# What you should do
Could you retype every entry below exactly as written?

++++

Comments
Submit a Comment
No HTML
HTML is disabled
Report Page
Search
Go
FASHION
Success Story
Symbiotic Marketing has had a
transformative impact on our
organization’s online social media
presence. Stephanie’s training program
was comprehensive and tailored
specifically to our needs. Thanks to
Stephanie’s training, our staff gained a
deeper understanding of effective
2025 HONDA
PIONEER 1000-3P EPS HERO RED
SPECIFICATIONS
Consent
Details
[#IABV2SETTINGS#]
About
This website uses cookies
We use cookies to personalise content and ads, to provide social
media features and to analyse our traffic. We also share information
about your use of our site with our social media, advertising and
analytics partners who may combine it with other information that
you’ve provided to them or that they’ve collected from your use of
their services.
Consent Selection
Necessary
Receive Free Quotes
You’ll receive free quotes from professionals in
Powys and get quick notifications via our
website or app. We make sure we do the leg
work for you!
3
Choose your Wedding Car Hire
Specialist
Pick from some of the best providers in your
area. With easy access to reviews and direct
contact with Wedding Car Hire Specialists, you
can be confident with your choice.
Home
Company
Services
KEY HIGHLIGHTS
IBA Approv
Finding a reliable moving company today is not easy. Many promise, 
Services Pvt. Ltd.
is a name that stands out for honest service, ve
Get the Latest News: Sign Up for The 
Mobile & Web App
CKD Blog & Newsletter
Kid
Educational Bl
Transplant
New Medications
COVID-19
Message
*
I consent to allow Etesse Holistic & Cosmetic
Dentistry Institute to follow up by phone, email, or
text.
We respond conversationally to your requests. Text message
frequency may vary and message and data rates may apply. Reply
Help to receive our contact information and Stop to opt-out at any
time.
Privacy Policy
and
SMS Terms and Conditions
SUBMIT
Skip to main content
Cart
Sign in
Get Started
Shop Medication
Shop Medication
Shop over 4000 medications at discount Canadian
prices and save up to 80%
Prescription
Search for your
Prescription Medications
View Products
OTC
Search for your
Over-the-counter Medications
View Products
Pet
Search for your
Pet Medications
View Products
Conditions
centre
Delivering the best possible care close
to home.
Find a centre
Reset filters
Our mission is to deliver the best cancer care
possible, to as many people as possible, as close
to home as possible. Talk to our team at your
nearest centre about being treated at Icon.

++++

# Answer for this exercise
Comments
Submit a Comment
No HTML
HTML is disabled
Report Page
Search
Go
FASHION
Success Story
Symbiotic Marketing has had a
transformative impact on our
organization’s online social media
presence. Stephanie’s training program
was comprehensive and tailored
specifically to our needs. Thanks to
Stephanie’s training, our staff gained a
deeper understanding of effective
2025 HONDA
PIONEER 1000-3P EPS HERO RED
SPECIFICATIONS
Consent
Details
[#IABV2SETTINGS#]
About
This website uses cookies
We use cookies to personalise content and ads, to provide social
media features and to analyse our traffic. We also share information
about your use of our site with our social media, advertising and
analytics partners who may combine it with other information that
you’ve provided to them or that they’ve collected from your use of
their services.
Consent Selection
Necessary
Receive Free Quotes
You’ll receive free quotes from professionals in
Powys and get quick notifications via our
website or app. We make sure we do the leg
work for you!
3
Choose your Wedding Car Hire
Specialist
Pick from some of the best providers in your
area. With easy access to reviews and direct
contact with Wedding Car Hire Specialists, you
can be confident with your choice.
Home
Company
Services
KEY HIGHLIGHTS
IBA Approv
Finding a reliable moving company today is not easy. Many promise, 
Services Pvt. Ltd.
is a name that stands out for honest service, ve
Get the Latest News: Sign Up for The 
Mobile & Web App
CKD Blog & Newsletter
Kid
Educational Bl
Transplant
New Medications
COVID-19
Message
*
I consent to allow Etesse Holistic & Cosmetic
Dentistry Institute to follow up by phone, email, or
text.
We respond conversationally to your requests. Text message
frequency may vary and message and data rates may apply. Reply
Help to receive our contact information and Stop to opt-out at any
time.
Privacy Policy
and
SMS Terms and Conditions
SUBMIT
Skip to main content
Cart
Sign in
Get Started
Shop Medication
Shop Medication
Shop over 4000 medications at discount Canadian
prices and save up to 80%
Prescription
Search for your
Prescription Medications
View Products
OTC
Search for your
Over-the-counter Medications
View Products
Pet
Search for your
Pet Medications
View Products
Conditions
centre
Delivering the best possible care close
to home.
Find a centre
Reset filters
Our mission is to deliver the best cancer care
possible, to as many people as possible, as close
to home as possible. Talk to our team at your
nearest centre about being treated at Icon.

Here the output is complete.